“Poor me” to “What’s Next”
He’ll be gone two years. Is it fair to say I’m both excited and heartbroken? RJ and Bailey leave today for Portugal where she’s attending the University of the Algarve. RJ will be working remotely on the beach between dives. Sure, we can visit. Sure, we can Facetime. No, it’s not the same. Poor me.
One of my MORE Major Gifts Accelerator Program members is Holly Guncheon, Advancement Director at Herzl Camp. She shared that kids at camp want to be two places at once – at home and at camp. It’s called homesick and it’s hard for kids to manage.
Perhaps you sincerely want a donor to discover the gift that is most meaningful for them…and, at the same time, you want them to give to YOU, your mission – not something else they might choose.
Or, you sincerely want to deflect the credit to volunteers, other staff, and donors. Yet you feel frustrated that you aren’t getting credit and appreciation for your hard work.
As adults we don’t always manage two, BOTH TRUE, conflicting feelings well either… and we feel bad and often act out.
Flip your switch from “Poor me” back to Happy by asking, “What’s Next?”
1. Own you are being a victim.
It’s easy to shift into a “poor me” victim mindset. Life happens TO me. It’s not my fault. Your own struggling self-esteem wants to blame others for what you don’t want to take responsibility for. The excuses flow. Taking personal responsibility is hard.
2. Decide you don’t want to feel like this.
When you are a victim, at some level you know its bunk. You lash out at those around you, often those you care about most, because you are afraid or hurting and you often want to get those words back. They can be mean or defensive. Unmanaged “poor me” can bring deep regret, strained relationships and labels of being hard to live/work with.
3. Ask yourself, “What’s next?”
Get beyond being a victim. Ask, what can you do next to shift away from this? It may be as simple as taking a deep breath or jumping into a new task/activity to bring you to a better space. It’s amazing what happens when you can simple tell yourself that YOU are a masterpiece and you are doing amazing stuff. Nobody has to confirm it or agree – it comes from within you. Putting kids into an activity at camp will evaporate homesickness. Taking a new action will switch you away from those conflicting emotions.
4. Use some tricks to speed up the process.
Decide how much time you really want to give to feeling bad about something – to being that victim. Maybe even set a timer for 2 minutes – then say, “I’m done with feeling like that!” Maybe put on Abba! LOUD! Maybe say out loud, “What’s next?” Be careful talking about it – it can be difficult to actually express what’s really going on and you may find yourself in mean mode. Are you hungry? Are you really tired? And beware – have you had a couple of cocktails? This can have a big negative impact on how you express these struggles.
5. SMILE and declare you have moved on from these “poor me” emotions. Shout, “I CREATE MY LIFE!” and mean it.

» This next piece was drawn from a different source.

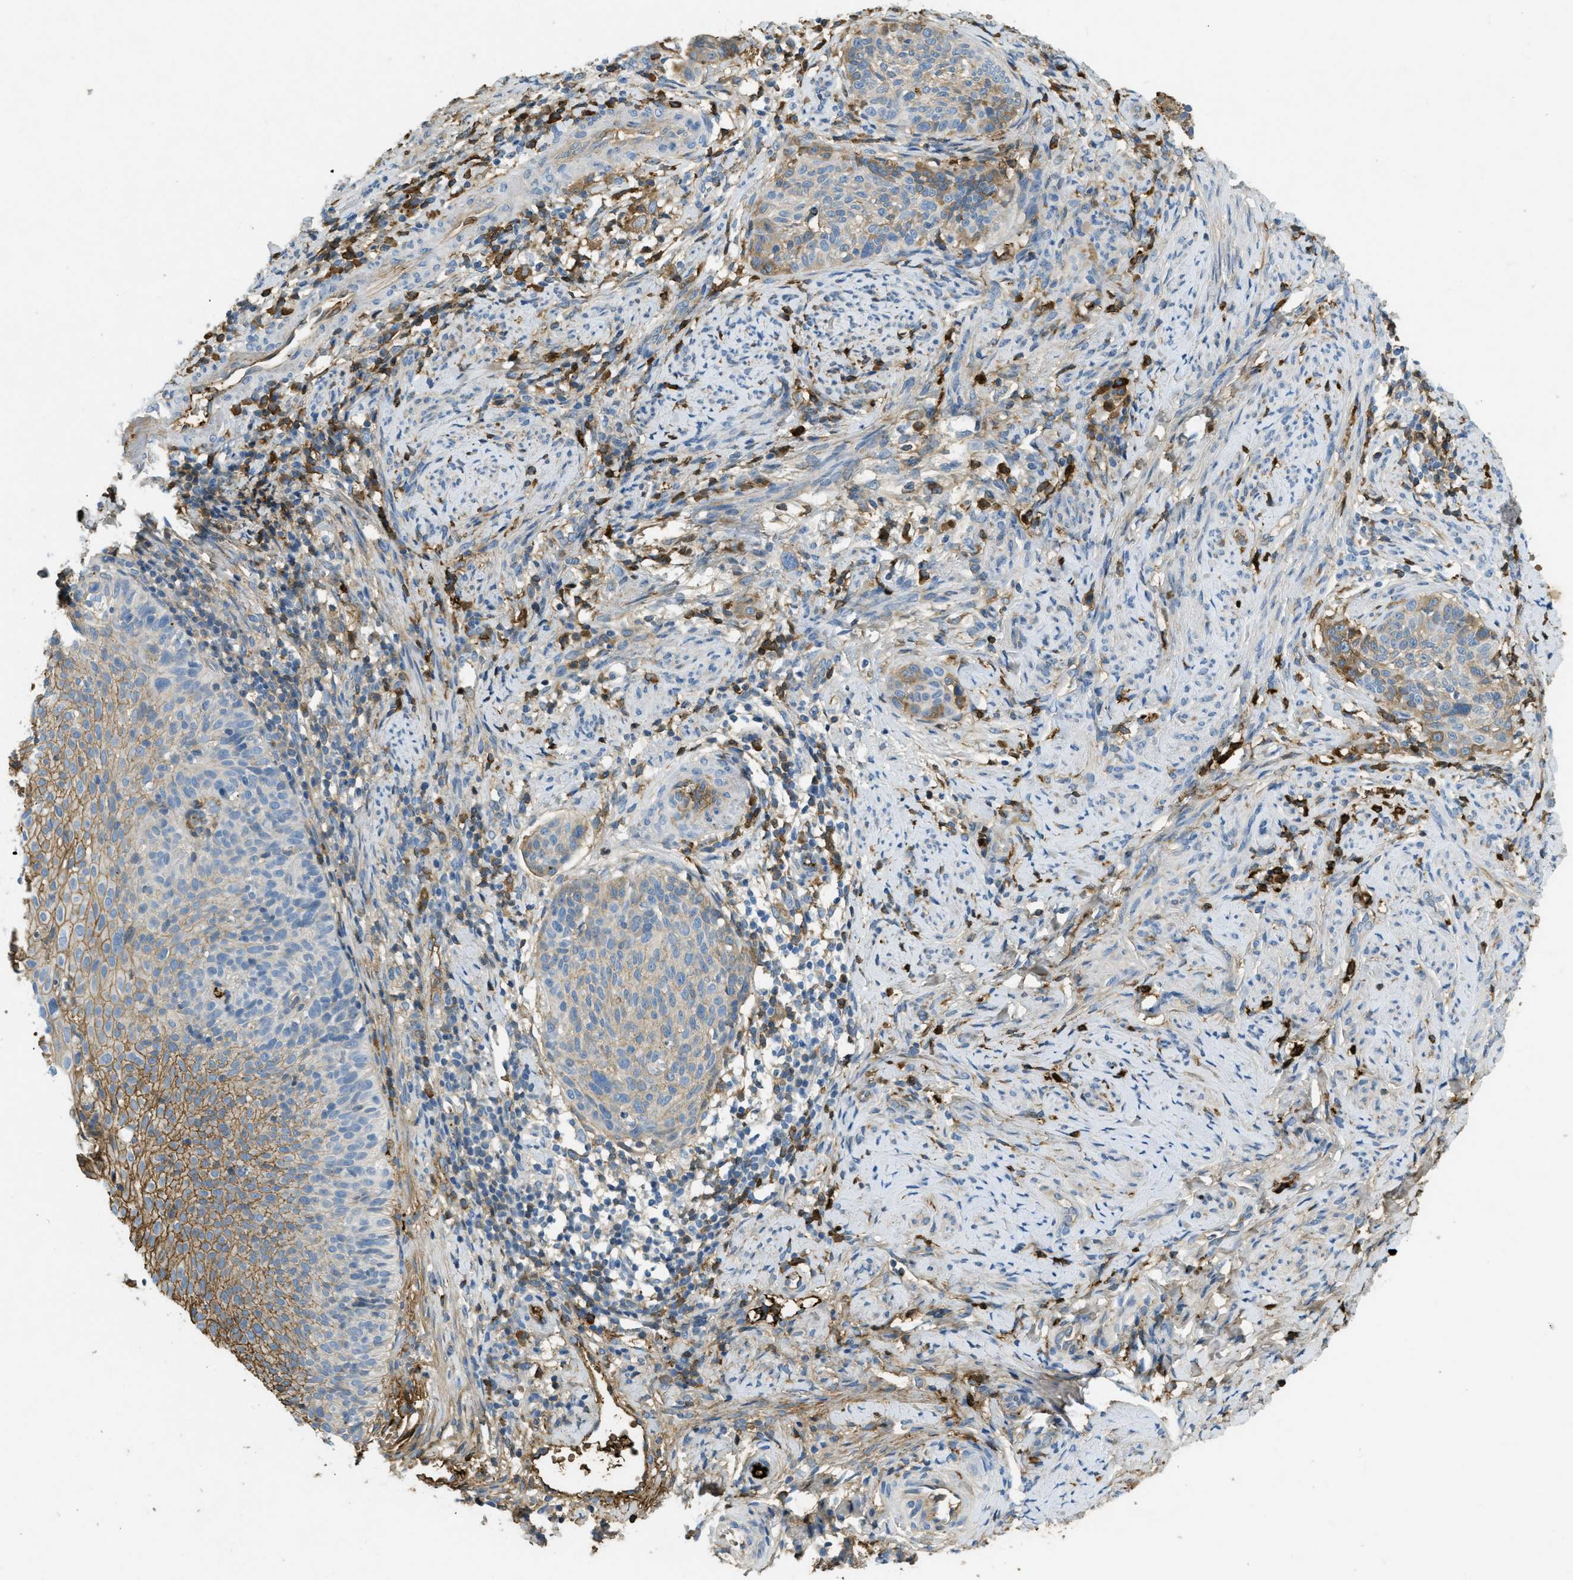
{"staining": {"intensity": "moderate", "quantity": "25%-75%", "location": "cytoplasmic/membranous"}, "tissue": "cervical cancer", "cell_type": "Tumor cells", "image_type": "cancer", "snomed": [{"axis": "morphology", "description": "Squamous cell carcinoma, NOS"}, {"axis": "topography", "description": "Cervix"}], "caption": "The image exhibits a brown stain indicating the presence of a protein in the cytoplasmic/membranous of tumor cells in squamous cell carcinoma (cervical).", "gene": "PRTN3", "patient": {"sex": "female", "age": 70}}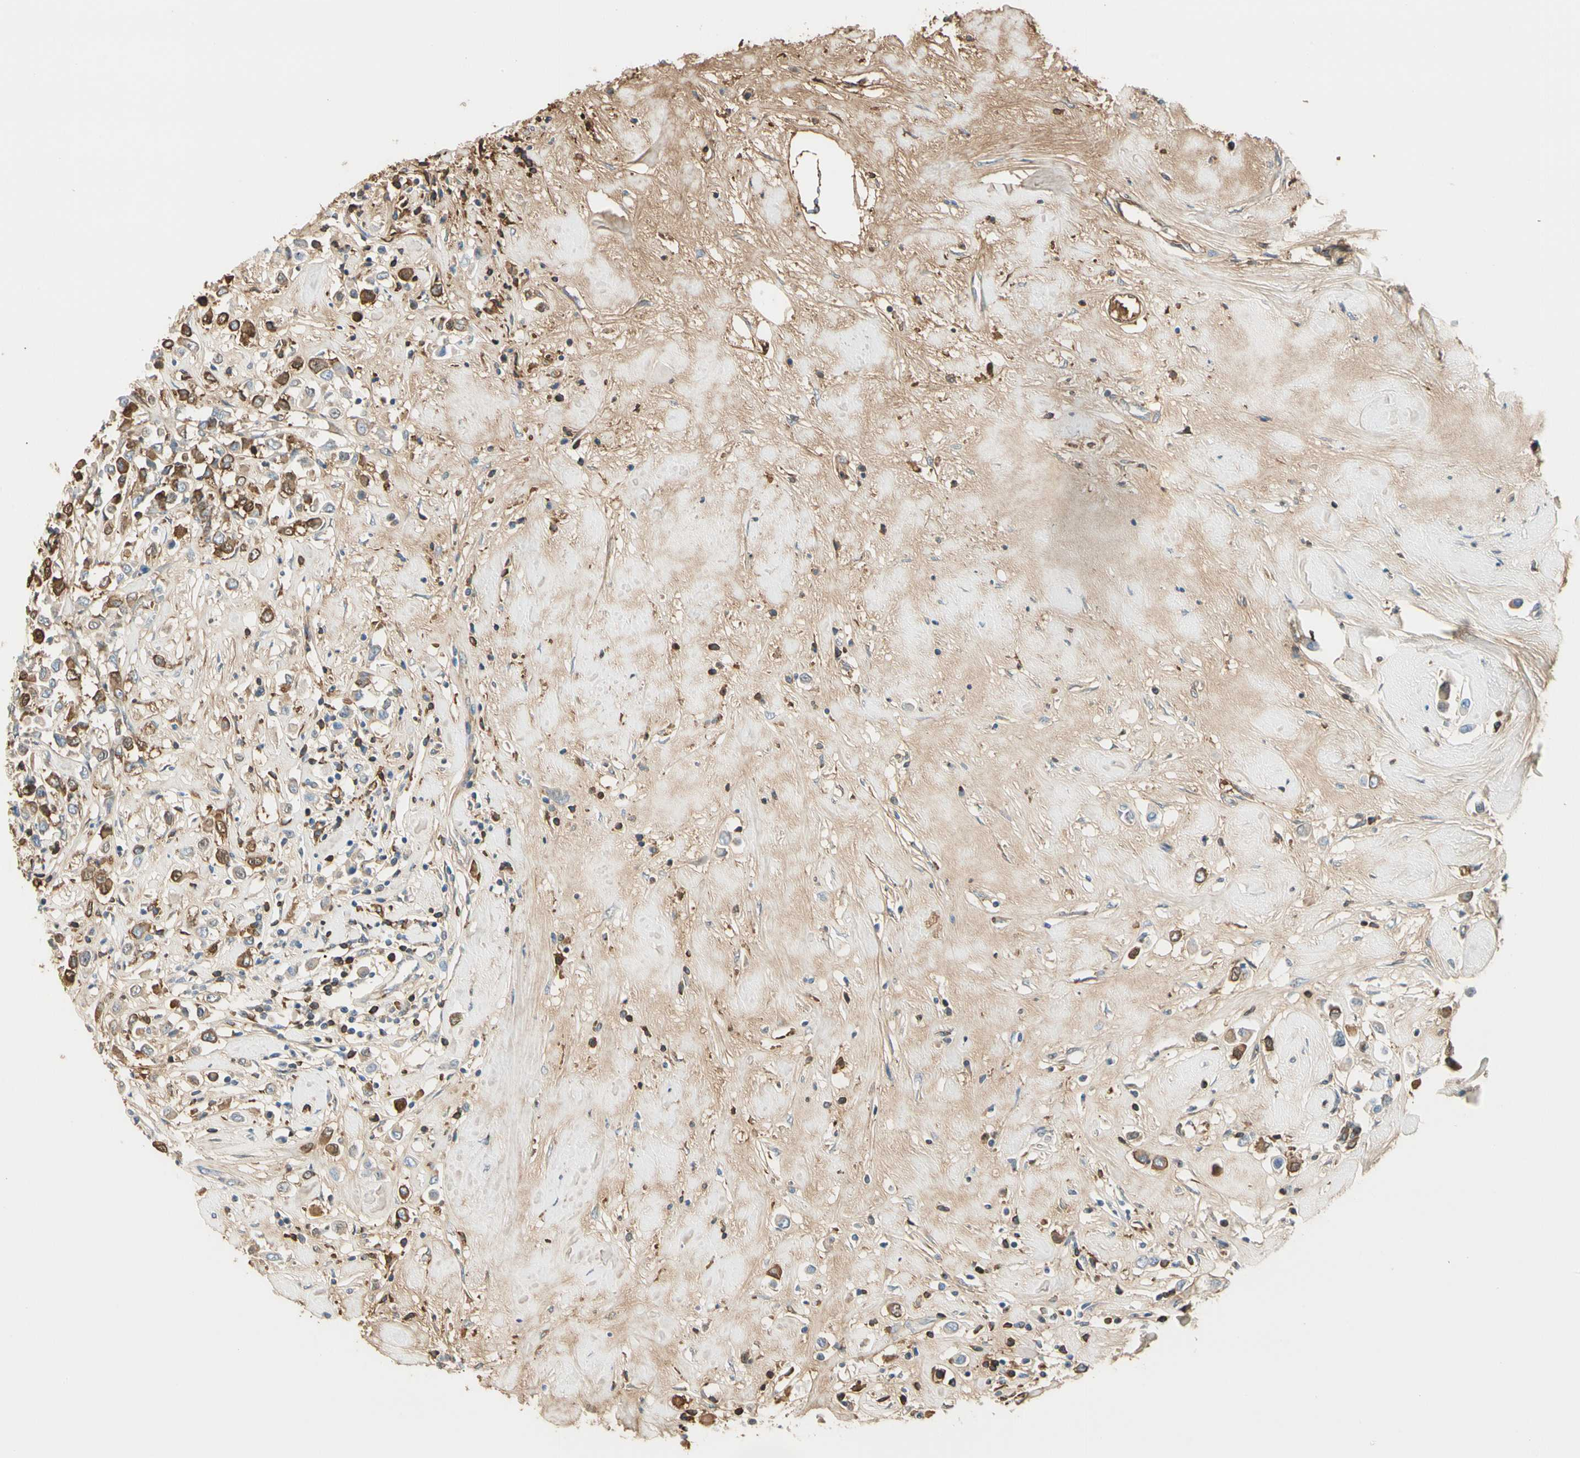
{"staining": {"intensity": "strong", "quantity": ">75%", "location": "cytoplasmic/membranous"}, "tissue": "breast cancer", "cell_type": "Tumor cells", "image_type": "cancer", "snomed": [{"axis": "morphology", "description": "Duct carcinoma"}, {"axis": "topography", "description": "Breast"}], "caption": "Human breast infiltrating ductal carcinoma stained with a protein marker demonstrates strong staining in tumor cells.", "gene": "LAMB3", "patient": {"sex": "female", "age": 61}}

Sometimes our actions to reconcile this may feel (and can be) manipulative or insincere – like your talking out of both sides of your mouth. I want RJ to experience this adventure AND I want to be able to see him every day. I want to be appreciated for my hard work AND I want to deflect the credit to others. I want donors to have personal joy AND I want them to give to MY cause.
Looking back on a long, and mainly happy life, I can tell you the time spent in Poor Me space leaves you low. Recognize when you are slipping into low self-esteem and the blame game. Create your unique way of flipping the switch to What’s next? It’s important to find a way.
You CAN change your mind like the flip of a switch. Believe that you are the key – you create everything in your life. You determine your spirit, joy and happiness.
“What’s next” for you? I believe Happy!